Saved data entries:
___
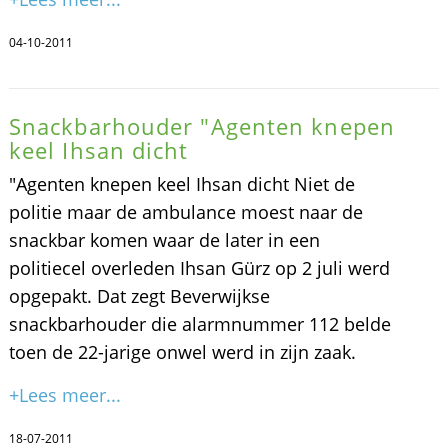
04-10-2011
Snackbarhouder "Agenten knepen
keel Ihsan dicht
"Agenten knepen keel Ihsan dicht Niet de
politie maar de ambulance moest naar de
snackbar komen waar de later in een
politiecel overleden Ihsan Gürz op 2 juli werd
opgepakt. Dat zegt Beverwijkse
snackbarhouder die alarmnummer 112 belde
toen de 22-jarige onwel werd in zijn zaak.
+Lees meer...
18-07-2011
___
§ Try it: The lines to return are those in the entries above that hold "werd".

§ Output for this task:
politiecel overleden Ihsan Gürz op 2 juli werd
toen de 22-jarige onwel werd in zijn zaak.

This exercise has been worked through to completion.